- Given information:

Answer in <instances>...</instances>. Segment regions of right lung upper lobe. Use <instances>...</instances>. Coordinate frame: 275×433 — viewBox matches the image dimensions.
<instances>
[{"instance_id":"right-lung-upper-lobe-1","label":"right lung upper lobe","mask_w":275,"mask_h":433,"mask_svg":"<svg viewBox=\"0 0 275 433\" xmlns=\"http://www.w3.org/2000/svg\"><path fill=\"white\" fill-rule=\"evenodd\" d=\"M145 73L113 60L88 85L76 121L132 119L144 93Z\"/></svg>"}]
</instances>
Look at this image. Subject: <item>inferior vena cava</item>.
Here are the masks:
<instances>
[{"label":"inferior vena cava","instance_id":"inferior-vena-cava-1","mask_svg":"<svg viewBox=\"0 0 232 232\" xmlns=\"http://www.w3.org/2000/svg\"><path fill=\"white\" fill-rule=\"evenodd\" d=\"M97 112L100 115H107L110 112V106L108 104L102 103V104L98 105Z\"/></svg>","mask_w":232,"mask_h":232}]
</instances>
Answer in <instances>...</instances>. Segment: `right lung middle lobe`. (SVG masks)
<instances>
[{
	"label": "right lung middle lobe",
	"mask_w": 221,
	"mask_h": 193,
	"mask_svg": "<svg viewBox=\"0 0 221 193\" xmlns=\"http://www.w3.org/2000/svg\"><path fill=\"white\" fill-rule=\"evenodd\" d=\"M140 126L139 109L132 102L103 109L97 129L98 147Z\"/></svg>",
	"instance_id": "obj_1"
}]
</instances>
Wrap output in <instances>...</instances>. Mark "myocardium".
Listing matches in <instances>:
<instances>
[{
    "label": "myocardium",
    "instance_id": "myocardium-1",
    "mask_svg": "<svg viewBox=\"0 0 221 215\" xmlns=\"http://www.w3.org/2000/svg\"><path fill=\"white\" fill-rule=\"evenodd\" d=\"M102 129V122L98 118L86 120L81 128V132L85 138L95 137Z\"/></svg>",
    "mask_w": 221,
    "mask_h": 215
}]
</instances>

- Task requirements: Collect each line of the data above that contains the word "inferior" and reproduce those lines in full, in their original order.

- Answer to the task:
Look at this image. Subject: <item>inferior vena cava</item>.
[{"label":"inferior vena cava","instance_id":"inferior-vena-cava-1","mask_svg":"<svg viewBox=\"0 0 232 232\" xmlns=\"http://www.w3.org/2000/svg\"><path fill=\"white\" fill-rule=\"evenodd\" d=\"M97 112L100 115H107L110 112V106L108 104L102 103V104L98 105Z\"/></svg>","mask_w":232,"mask_h":232}]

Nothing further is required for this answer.